[Stored records]
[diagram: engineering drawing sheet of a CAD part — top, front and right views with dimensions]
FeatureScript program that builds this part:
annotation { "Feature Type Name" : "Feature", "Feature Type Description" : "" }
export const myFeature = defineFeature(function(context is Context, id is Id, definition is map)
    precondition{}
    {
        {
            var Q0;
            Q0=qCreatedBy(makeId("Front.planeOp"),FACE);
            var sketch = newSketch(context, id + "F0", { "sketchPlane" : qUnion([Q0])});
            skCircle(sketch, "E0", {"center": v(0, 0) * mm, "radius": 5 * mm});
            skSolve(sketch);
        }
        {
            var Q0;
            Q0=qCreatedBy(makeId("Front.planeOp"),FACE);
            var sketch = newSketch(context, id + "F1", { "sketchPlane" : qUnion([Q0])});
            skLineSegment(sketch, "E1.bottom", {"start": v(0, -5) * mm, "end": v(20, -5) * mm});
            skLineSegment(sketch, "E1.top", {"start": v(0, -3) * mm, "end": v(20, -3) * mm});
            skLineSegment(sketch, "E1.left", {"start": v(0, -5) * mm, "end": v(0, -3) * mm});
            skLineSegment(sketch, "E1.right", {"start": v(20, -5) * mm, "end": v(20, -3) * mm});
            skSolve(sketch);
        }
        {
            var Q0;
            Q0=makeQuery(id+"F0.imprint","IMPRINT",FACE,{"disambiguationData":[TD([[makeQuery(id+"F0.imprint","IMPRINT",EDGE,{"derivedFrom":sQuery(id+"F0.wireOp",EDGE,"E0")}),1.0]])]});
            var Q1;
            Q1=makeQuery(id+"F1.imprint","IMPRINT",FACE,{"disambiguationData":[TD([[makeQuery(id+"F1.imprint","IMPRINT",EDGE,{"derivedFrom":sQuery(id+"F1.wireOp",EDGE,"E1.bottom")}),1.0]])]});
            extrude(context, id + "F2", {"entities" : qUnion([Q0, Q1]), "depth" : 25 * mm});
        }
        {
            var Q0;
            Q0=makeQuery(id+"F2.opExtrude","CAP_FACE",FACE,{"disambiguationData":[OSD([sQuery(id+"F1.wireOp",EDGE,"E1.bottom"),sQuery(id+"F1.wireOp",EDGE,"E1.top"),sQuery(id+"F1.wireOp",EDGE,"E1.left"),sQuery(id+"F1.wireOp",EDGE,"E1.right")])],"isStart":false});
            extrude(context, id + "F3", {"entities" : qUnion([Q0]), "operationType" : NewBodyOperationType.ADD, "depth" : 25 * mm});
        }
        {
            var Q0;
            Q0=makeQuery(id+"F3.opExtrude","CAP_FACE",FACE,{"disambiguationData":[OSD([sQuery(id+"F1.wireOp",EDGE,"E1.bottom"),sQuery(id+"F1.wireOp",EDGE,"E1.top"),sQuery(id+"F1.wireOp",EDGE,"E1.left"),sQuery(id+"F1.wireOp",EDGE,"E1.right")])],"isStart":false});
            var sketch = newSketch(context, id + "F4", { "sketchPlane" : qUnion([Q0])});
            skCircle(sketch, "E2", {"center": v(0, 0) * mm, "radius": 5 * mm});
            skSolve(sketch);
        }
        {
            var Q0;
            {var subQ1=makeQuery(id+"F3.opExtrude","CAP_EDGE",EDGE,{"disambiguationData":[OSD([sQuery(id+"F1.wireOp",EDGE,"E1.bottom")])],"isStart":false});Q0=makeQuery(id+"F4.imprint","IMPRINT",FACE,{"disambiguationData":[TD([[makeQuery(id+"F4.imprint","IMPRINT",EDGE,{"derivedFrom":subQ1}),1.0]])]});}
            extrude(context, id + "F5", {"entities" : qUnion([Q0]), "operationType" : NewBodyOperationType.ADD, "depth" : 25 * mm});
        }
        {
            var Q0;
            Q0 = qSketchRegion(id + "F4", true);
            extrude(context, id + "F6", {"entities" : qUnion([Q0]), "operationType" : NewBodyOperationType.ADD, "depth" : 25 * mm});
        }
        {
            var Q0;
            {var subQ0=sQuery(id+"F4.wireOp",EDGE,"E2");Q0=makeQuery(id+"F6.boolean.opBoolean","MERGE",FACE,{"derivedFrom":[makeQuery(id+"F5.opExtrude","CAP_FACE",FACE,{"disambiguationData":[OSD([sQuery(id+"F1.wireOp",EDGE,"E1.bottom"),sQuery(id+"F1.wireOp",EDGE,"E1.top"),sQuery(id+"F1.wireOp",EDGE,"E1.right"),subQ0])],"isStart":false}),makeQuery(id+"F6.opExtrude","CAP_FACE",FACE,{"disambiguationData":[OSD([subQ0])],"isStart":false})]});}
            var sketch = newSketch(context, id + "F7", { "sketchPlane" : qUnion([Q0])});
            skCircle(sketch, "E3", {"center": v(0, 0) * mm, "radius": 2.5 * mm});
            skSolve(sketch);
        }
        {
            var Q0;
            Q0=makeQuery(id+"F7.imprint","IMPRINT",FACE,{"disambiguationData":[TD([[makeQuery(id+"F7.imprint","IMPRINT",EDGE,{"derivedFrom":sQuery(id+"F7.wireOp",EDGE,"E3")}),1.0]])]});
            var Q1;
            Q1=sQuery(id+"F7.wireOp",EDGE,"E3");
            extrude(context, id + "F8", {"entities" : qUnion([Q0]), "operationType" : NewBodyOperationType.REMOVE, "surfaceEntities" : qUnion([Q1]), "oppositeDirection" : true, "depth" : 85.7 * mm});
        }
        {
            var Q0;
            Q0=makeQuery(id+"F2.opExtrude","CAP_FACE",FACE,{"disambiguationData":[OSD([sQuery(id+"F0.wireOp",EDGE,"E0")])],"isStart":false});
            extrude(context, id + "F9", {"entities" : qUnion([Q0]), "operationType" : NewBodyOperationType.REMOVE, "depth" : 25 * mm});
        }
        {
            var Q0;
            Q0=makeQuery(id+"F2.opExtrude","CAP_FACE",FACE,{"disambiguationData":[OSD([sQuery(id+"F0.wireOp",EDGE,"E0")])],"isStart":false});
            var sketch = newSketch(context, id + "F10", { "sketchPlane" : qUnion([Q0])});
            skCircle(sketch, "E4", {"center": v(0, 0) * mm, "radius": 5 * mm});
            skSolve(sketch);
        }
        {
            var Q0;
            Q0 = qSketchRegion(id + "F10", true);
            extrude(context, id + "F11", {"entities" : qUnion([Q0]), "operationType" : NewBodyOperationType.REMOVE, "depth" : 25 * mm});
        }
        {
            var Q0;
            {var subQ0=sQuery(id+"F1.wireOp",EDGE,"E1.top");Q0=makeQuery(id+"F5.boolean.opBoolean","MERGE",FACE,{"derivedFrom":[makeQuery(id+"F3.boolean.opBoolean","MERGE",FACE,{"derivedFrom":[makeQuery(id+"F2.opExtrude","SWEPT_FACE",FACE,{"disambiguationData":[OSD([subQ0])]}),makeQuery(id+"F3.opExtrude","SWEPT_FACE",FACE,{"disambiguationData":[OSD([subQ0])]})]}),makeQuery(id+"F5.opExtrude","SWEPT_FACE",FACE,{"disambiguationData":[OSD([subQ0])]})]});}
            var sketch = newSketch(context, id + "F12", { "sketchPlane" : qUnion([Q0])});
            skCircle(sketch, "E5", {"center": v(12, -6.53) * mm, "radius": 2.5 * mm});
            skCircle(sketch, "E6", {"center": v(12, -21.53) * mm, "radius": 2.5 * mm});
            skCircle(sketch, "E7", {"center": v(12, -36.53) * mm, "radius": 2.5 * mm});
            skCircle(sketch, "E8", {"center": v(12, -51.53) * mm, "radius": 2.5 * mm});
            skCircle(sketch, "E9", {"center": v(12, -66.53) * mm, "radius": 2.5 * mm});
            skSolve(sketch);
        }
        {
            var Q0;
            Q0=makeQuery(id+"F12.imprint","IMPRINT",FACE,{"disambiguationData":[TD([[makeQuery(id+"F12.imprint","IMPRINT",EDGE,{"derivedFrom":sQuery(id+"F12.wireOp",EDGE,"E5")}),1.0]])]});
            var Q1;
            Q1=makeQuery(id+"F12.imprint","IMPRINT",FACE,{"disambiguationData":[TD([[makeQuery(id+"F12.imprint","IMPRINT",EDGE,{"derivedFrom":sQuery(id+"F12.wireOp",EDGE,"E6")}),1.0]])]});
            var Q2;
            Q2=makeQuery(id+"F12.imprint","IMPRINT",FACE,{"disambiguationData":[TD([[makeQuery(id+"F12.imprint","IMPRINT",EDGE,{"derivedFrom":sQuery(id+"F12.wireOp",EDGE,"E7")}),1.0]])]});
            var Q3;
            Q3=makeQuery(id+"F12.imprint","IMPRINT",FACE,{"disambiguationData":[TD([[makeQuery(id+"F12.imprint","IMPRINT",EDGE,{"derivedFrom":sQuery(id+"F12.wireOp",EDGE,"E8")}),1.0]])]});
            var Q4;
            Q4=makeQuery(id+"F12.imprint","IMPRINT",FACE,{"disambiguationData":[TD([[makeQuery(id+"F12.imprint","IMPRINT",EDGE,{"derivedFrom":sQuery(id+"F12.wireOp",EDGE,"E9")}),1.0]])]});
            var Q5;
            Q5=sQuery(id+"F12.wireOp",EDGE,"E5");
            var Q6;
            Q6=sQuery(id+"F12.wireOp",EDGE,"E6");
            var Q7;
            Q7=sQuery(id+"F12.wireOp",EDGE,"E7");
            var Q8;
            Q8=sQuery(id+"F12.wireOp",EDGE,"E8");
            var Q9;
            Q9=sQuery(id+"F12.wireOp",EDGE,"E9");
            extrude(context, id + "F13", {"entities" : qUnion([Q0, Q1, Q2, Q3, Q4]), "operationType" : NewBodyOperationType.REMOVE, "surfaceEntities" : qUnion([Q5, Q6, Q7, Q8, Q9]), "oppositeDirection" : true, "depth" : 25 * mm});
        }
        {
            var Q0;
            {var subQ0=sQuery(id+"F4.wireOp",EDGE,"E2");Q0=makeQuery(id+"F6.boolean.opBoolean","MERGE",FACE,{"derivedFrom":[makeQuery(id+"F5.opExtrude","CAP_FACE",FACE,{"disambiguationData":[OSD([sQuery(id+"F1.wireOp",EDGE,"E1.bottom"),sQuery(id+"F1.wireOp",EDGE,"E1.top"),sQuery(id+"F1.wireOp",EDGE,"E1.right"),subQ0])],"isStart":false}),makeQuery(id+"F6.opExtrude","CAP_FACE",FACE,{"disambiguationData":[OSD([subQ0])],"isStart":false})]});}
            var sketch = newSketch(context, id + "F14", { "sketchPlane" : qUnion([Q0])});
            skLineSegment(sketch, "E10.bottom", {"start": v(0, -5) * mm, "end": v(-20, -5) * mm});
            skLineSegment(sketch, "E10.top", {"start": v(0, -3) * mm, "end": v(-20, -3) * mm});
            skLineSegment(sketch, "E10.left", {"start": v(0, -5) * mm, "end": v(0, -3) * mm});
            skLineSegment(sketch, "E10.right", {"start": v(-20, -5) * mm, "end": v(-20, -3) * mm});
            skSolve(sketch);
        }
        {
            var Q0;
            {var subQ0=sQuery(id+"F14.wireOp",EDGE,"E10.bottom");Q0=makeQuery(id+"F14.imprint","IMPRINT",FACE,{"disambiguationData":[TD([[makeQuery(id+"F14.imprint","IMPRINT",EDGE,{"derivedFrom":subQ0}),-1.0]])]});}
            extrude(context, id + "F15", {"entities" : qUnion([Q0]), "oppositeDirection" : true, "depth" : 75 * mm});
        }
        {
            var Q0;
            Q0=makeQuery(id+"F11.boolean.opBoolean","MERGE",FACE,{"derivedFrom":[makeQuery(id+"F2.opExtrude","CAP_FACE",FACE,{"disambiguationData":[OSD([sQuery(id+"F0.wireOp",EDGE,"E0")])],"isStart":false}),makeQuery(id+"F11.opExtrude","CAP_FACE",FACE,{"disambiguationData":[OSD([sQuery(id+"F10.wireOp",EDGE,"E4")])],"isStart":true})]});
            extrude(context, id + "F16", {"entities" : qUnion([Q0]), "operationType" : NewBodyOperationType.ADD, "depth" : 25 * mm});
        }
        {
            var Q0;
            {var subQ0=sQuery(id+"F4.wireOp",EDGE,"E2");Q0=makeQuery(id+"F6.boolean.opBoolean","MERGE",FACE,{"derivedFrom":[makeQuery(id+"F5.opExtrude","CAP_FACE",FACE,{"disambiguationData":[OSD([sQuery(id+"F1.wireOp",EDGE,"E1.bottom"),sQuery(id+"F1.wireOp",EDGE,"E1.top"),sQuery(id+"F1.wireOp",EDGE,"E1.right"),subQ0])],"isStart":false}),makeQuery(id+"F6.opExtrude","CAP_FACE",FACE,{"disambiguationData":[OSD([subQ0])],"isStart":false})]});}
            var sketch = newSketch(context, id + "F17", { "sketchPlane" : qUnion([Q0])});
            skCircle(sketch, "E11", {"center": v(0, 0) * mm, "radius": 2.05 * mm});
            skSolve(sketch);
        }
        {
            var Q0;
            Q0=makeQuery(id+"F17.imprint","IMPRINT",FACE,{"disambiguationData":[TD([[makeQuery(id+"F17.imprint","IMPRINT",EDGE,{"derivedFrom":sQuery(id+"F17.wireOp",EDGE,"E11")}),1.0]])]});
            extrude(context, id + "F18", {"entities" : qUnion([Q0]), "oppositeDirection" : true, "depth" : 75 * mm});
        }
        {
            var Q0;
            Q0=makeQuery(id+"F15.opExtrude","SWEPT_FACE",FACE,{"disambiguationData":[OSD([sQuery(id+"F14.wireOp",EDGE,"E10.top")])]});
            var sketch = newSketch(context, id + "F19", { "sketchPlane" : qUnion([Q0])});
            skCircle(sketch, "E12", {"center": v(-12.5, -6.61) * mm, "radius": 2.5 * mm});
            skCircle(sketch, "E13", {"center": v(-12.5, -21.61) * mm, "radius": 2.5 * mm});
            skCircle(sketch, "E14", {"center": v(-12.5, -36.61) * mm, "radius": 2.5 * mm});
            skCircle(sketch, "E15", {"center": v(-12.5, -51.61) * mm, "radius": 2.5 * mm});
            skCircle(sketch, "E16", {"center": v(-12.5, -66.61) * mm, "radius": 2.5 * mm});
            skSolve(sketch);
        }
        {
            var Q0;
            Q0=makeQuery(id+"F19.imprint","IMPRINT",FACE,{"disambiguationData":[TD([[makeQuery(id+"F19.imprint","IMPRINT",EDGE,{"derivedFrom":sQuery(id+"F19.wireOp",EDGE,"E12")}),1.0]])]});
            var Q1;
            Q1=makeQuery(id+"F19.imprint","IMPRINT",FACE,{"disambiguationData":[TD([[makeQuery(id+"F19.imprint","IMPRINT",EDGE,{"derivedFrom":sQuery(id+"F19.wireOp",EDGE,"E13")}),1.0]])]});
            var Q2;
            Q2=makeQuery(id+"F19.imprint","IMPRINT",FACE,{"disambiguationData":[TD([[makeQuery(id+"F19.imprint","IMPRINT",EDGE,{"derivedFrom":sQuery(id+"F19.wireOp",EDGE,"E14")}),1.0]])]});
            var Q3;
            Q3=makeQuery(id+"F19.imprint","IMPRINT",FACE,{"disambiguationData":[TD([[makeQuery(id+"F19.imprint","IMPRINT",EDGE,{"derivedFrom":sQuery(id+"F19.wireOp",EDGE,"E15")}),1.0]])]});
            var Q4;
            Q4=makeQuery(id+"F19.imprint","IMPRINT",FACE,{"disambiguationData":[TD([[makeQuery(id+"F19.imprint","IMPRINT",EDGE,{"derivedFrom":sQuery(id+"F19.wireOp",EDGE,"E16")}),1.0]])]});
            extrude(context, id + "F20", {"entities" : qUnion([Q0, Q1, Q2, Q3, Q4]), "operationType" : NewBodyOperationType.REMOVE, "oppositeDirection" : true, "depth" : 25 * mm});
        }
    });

→ **EXERCISE BRIEF**:
Find every line in the listing above that contains the string "sketchPlane", and copy each of those lines.

→ **OUTPUT FOR THIS EXERCISE**:
            var sketch = newSketch(context, id + "F0", { "sketchPlane" : qUnion([Q0])});
            var sketch = newSketch(context, id + "F1", { "sketchPlane" : qUnion([Q0])});
            var sketch = newSketch(context, id + "F4", { "sketchPlane" : qUnion([Q0])});
            var sketch = newSketch(context, id + "F7", { "sketchPlane" : qUnion([Q0])});
            var sketch = newSketch(context, id + "F10", { "sketchPlane" : qUnion([Q0])});
            var sketch = newSketch(context, id + "F12", { "sketchPlane" : qUnion([Q0])});
            var sketch = newSketch(context, id + "F14", { "sketchPlane" : qUnion([Q0])});
            var sketch = newSketch(context, id + "F17", { "sketchPlane" : qUnion([Q0])});
            var sketch = newSketch(context, id + "F19", { "sketchPlane" : qUnion([Q0])});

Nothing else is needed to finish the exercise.